Les jours passant, nous en avons appris un peu plus sur Justin P., 16 ans, auteur de l'attaque au couteau survenue le jeudi 24 avril dans l'enceinte du lycée Notre-Dame de Toutes-Aides, à Nantes. Une jeune fille de 15 ans, Lorène, est décédée "devant sa classe" a déclaré le procureur de la ville, massacrée d'après l'autopsie de "57 coups de couteau."  Nous vous épargnons les autres détails donnés lors de cette conférence de presse tant ils sont atroces. Trois autres garçons ont subi la fureur de l'adolescent, dont l'un, placé en réanimation, n'est plus en danger de mort à l'heure actuelle. 

Peut-on conclure à "un fait de société" comme Bruno Retailleau ?

- [Liste des tâches]
• 1. Dans le passage sur l'attaque au lycée de Nantes, quel jour l'attaque au couteau a-t-elle eu lieu ?
• 2. Résumez en deux phrases le passage sur l'attaque au lycée de Nantes.
• 3. Renvoyez mot pour mot la partie du passage extrait commençant à « Les jours passant, nous » et se terminant à « Bruno Retailleau ? ».

(Éléments du jeu de données)
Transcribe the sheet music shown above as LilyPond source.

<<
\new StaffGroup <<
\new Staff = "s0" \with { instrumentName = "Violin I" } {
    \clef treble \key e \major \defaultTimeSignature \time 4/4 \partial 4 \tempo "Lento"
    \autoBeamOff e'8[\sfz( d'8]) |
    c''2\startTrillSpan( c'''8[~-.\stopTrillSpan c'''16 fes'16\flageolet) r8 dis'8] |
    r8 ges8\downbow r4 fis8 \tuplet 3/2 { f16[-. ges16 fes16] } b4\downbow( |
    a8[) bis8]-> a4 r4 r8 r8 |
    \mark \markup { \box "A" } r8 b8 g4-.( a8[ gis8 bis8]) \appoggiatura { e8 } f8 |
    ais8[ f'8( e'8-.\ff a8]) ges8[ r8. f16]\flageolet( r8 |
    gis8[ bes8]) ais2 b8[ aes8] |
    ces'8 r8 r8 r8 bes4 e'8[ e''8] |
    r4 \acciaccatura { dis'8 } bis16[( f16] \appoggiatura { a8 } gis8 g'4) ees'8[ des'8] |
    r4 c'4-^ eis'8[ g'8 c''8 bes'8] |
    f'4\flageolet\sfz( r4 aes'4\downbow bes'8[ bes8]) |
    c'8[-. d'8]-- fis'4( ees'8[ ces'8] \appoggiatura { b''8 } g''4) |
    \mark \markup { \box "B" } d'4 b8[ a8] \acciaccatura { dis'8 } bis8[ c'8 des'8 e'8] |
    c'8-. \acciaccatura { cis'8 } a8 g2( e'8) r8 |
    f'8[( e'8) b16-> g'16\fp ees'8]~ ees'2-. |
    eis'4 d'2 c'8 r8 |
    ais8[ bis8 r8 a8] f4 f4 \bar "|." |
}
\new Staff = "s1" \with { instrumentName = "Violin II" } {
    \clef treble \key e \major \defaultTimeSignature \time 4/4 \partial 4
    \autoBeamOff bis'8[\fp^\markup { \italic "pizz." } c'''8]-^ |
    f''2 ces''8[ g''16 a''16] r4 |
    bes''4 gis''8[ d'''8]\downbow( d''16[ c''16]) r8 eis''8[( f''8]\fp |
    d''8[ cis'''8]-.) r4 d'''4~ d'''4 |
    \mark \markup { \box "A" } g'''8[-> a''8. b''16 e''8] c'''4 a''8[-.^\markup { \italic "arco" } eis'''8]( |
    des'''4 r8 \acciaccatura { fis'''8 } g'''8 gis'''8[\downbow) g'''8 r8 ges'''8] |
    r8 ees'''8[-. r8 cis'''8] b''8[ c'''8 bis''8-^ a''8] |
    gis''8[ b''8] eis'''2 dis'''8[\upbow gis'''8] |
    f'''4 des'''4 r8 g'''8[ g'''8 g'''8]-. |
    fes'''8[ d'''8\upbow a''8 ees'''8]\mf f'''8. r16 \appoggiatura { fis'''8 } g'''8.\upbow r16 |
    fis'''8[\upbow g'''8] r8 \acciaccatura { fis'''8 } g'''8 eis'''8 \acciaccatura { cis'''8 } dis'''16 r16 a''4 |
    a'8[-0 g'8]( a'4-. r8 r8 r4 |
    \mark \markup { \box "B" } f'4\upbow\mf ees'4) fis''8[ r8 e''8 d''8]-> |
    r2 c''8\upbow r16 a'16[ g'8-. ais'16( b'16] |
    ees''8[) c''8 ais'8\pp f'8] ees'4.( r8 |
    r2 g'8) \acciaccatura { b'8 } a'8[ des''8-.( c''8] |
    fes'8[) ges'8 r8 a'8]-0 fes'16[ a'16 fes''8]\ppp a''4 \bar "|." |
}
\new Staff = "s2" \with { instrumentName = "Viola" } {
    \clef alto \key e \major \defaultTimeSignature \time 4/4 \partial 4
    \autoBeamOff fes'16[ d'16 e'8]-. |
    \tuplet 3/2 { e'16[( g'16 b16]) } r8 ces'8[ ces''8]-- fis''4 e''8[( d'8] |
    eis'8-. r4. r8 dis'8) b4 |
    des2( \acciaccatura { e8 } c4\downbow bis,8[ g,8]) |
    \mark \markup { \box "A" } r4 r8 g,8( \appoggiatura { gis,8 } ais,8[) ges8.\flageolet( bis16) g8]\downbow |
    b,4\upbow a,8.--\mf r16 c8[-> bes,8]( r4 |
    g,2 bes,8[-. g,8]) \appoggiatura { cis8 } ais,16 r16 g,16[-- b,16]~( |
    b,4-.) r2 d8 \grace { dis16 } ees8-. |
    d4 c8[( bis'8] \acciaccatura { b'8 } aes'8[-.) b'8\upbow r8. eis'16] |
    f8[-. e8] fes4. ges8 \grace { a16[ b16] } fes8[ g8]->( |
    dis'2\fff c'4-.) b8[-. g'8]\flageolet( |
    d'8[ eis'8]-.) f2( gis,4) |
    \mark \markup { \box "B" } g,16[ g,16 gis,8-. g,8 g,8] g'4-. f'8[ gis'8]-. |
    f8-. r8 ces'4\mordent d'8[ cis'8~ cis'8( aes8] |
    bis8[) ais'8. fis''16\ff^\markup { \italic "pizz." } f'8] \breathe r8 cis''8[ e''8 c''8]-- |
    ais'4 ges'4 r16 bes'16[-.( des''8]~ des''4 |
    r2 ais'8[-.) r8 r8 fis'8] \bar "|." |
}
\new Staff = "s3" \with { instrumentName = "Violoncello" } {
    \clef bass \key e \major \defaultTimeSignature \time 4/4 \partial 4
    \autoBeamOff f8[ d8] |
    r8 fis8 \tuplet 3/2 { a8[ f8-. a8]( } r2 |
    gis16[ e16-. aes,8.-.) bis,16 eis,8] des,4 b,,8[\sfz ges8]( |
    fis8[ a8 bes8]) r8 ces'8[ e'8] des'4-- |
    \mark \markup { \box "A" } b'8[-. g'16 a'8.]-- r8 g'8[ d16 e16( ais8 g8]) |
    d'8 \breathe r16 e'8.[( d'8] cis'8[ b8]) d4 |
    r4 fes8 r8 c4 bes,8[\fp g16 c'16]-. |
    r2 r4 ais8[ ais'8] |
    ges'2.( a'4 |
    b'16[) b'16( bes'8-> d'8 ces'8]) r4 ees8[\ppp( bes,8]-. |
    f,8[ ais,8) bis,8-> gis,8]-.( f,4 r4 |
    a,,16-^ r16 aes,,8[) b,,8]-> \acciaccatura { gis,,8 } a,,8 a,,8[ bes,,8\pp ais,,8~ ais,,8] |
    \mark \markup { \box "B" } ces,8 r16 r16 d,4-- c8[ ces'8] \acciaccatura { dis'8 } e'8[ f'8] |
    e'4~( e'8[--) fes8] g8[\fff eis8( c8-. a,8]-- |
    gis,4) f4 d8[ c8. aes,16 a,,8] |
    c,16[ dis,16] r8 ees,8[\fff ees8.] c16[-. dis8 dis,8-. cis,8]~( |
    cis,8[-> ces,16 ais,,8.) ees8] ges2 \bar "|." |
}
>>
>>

- [Réponses dans l'ordre]
• 1. Le jeudi 24 avril.

• 2. Le jeudi 24 avril, Justin P., 16 ans, a commis une attaque au couteau dans l'enceinte du lycée Notre-Dame de Toutes-Aides, à Nantes, où une jeune fille de 15 ans, Lorène, est décédée. Trois autres garçons ont également été attaqués, dont l'un, placé en réanimation, n'est plus en danger de mort.

• 3.
Les jours passant, nous en avons appris un peu plus sur Justin P., 16 ans, auteur de l'attaque au couteau survenue le jeudi 24 avril dans l'enceinte du lycée Notre-Dame de Toutes-Aides, à Nantes. Une jeune fille de 15 ans, Lorène, est décédée "devant sa classe" a déclaré le procureur de la ville, massacrée d'après l'autopsie de "57 coups de couteau."  Nous vous épargnons les autres détails donnés lors de cette conférence de presse tant ils sont atroces. Trois autres garçons ont subi la fureur de l'adolescent, dont l'un, placé en réanimation, n'est plus en danger de mort à l'heure actuelle. 

Peut-on conclure à "un fait de société" comme Bruno Retailleau ?